[[ RECORDS FOR PROCESSING, beginning ]]

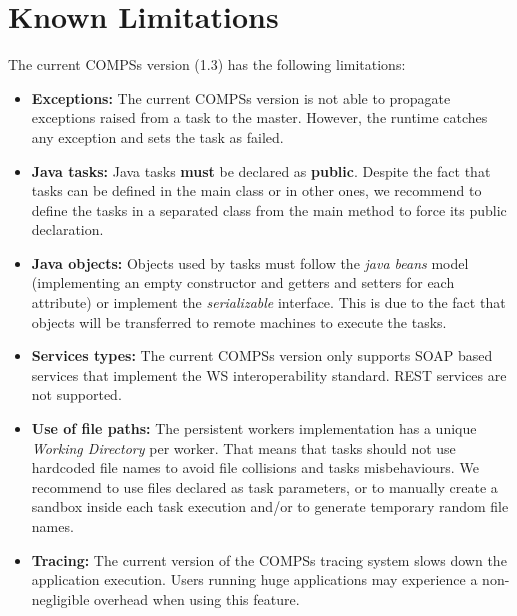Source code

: \section{Known Limitations}
\label{sec:Known_Limitations}

The current COMPSs version (1.3) has the following limitations: 
\begin{itemize}
 \item \textbf{Exceptions:} \newline The current COMPSs version is not able to propagate exceptions raised from a task to the master. However, the runtime
 catches any exception and sets the task as failed.
 
 \item \textbf{Java tasks:} \newline Java tasks \textbf{must} be declared as \textbf{public}. Despite the fact that tasks can be
 defined in the main class or in other ones, we recommend to define the tasks in a separated class from the main method to force
 its public declaration.
 
 \item \textbf{Java objects:} \newline Objects used by tasks must follow the \textit{java beans} model (implementing an empty 
 constructor and getters and setters for each attribute) or implement the \textit{serializable} interface. This is due to the 
 fact that objects will be transferred to remote machines to execute the tasks.
 
 \item \textbf{Services types:} \newline The current COMPSs version only supports SOAP based services that implement the WS 
 interoperability standard. REST services are not supported.
 
 \item \textbf{Use of file paths:} \newline The persistent workers implementation has a unique \textit{Working Directory} per 
 worker. That means that tasks should not use hardcoded file names to avoid file collisions and tasks misbehaviours. We recommend to
 use files declared as task parameters, or to manually create a sandbox inside each task execution and/or to generate temporary 
 random file names. 
 
 \item \textbf{Tracing:} \newline The current version of the COMPSs tracing system slows down the application execution. Users
 running huge applications may experience a non-negligible overhead when using this feature. 
 

\end{itemize}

[[ RECORDS FOR PROCESSING, end ]]

* **TASK PROMPT**:
Write out, without alteration, the line that contains "use files declared" and all subsequent lines down to the end of the data above.

* **RESPONSE**:
 use files declared as task parameters, or to manually create a sandbox inside each task execution and/or to generate temporary 
 random file names. 
 
 \item \textbf{Tracing:} \newline The current version of the COMPSs tracing system slows down the application execution. Users
 running huge applications may experience a non-negligible overhead when using this feature. 
 

\end{itemize}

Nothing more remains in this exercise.